I think the Germans were unofficially counting on a large scale internal collapse of Soviet forces and the defection of tens of thousands of armed Armenians, Azeris, Caucascians and Georgians to the German side.

The Soviet forces never collapsed and though the Germans were able to recruit several thousand anti Soviet locals into para military units, the defections were no where near what had been hoped for.

That would have been the only way to pull this off, a complete Soviet collapse Feb 1918 style, with local insurrections large enough that the small forces the Germans could push and supply through the limited mountain roads would be enough to tip the balance their way. Any serious defence of the Caucasus passes means the Germans never get across.

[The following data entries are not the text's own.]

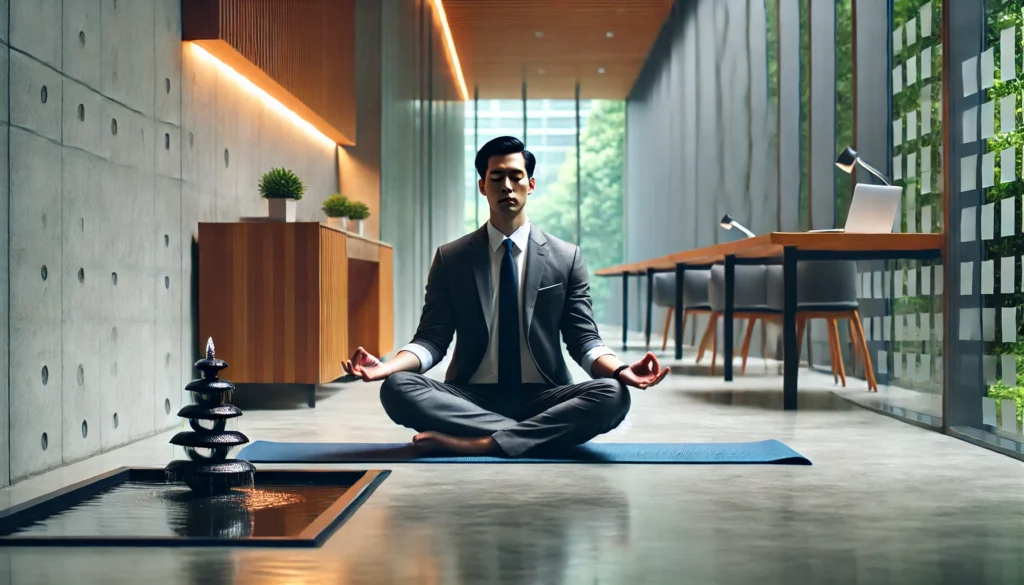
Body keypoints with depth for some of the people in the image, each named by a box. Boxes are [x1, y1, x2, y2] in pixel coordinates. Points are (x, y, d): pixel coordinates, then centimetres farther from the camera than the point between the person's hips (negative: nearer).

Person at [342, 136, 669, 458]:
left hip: (541, 399, 0)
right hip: (471, 399, 0)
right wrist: (386, 367, -19)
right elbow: (433, 338, 3)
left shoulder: (566, 258, 8)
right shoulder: (450, 259, 8)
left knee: (613, 394, -30)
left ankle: (479, 443, -32)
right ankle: (529, 435, -26)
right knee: (397, 387, -28)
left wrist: (620, 371, -19)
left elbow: (583, 338, 3)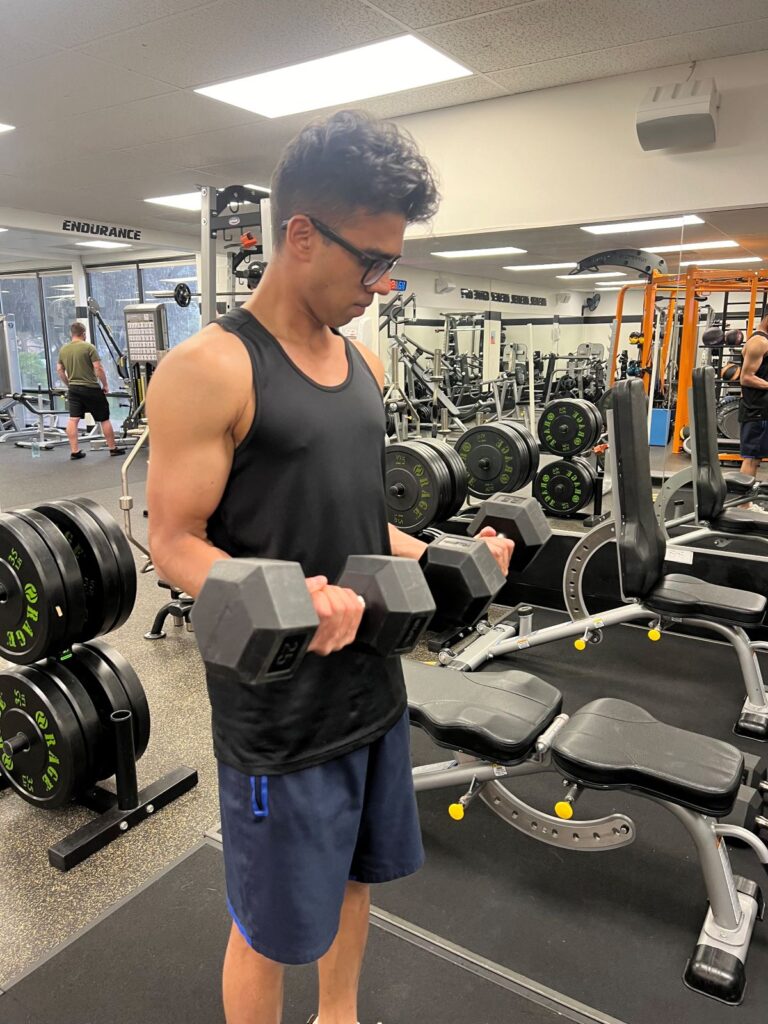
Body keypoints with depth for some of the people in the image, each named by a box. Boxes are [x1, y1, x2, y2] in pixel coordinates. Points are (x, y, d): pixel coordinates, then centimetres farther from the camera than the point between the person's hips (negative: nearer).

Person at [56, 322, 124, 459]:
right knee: (104, 419, 5)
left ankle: (74, 451, 3)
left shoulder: (63, 349, 7)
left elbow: (59, 369, 12)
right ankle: (113, 448, 12)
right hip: (91, 388, -5)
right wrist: (105, 385, -3)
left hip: (74, 389, 5)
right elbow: (98, 368, -14)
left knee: (73, 419, 4)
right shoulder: (89, 347, -10)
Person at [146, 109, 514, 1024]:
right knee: (272, 930, 13)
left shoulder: (362, 363, 7)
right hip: (281, 709, -7)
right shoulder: (209, 368, -17)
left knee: (354, 878, 27)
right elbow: (174, 542, -17)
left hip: (373, 683, 8)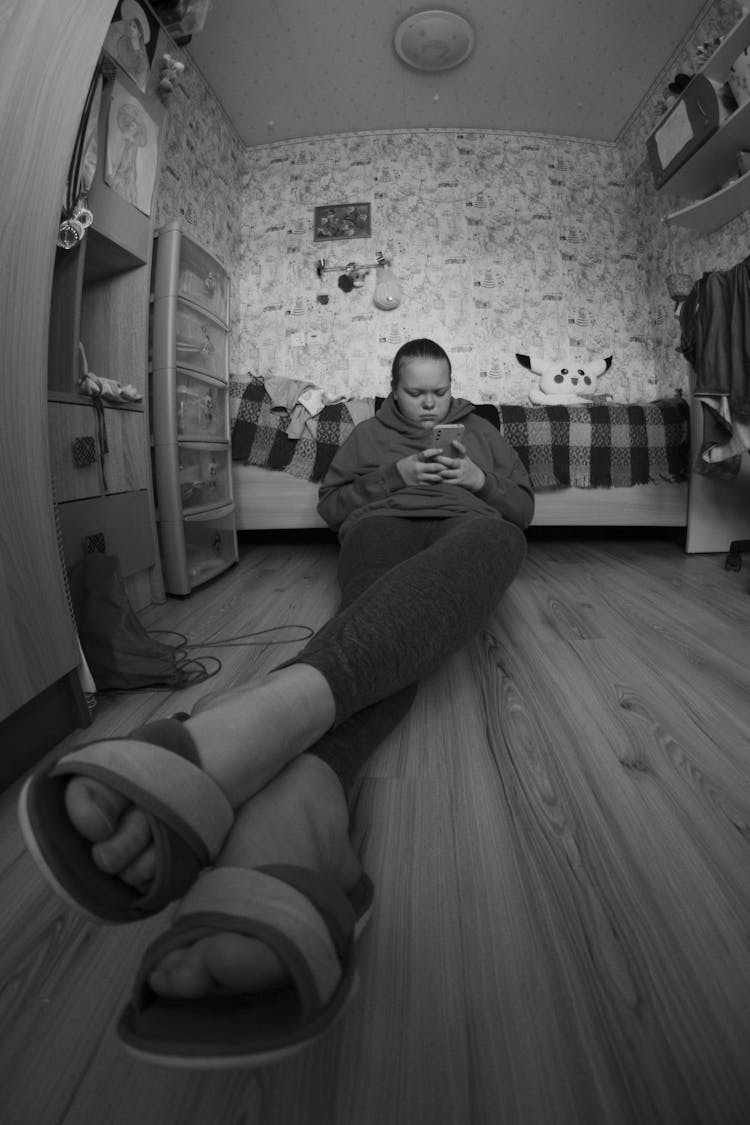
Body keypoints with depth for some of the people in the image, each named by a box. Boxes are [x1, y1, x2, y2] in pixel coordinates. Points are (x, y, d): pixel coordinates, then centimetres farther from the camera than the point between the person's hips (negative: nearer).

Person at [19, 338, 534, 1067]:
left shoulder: (481, 432, 39)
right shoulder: (369, 435, 35)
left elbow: (523, 506, 32)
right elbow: (332, 503, 23)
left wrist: (480, 480, 10)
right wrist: (393, 477, 6)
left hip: (474, 529, 1)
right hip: (383, 526, 0)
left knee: (492, 541, -42)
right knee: (381, 635, -42)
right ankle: (289, 823, -76)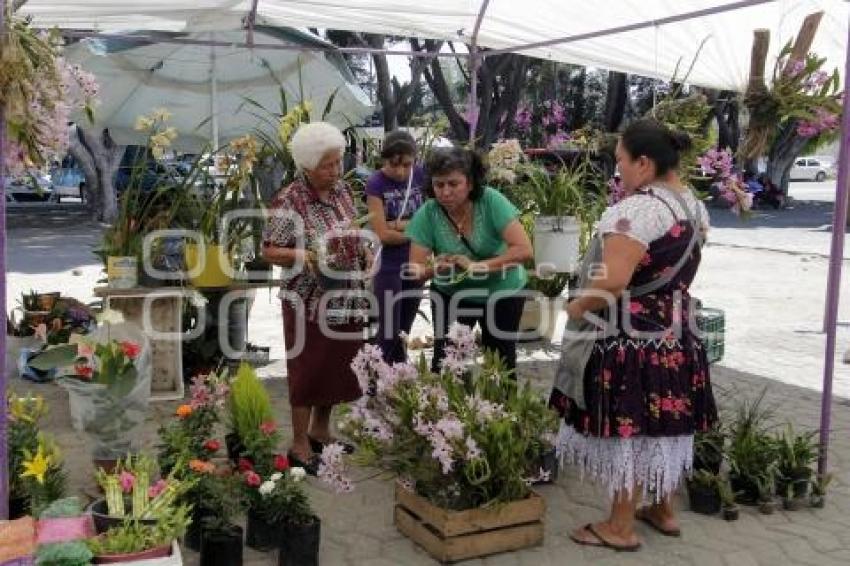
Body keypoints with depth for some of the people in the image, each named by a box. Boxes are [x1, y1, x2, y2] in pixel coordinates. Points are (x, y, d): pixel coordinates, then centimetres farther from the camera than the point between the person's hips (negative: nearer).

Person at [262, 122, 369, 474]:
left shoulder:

The only other way is to keep driving down the railway through Grozny to the Caspian (all on the North side of the Caucasus), block the railways completely from Asktrahan, deploy small boats and air force on and over the Caspian to disrupt supply and oil shipments across that lake and hope for a Soviet economic collapse generally.
 
it was doomed due to inability of germany to operate so far from their staging areas

however the soviets so completely and utterly bungled their attack on kharkov at the start of the campaign that it nearly allowed germany to achieve their otherwise asb objectives

Add to that Hitler's strategy of wasting valuable resources on too many and too unworthy fronts (BoB, North Africa, Yugoslavia, Greece(?)...) that he left the single most important theater in the war under-supplied, undermanned, and under-equipped.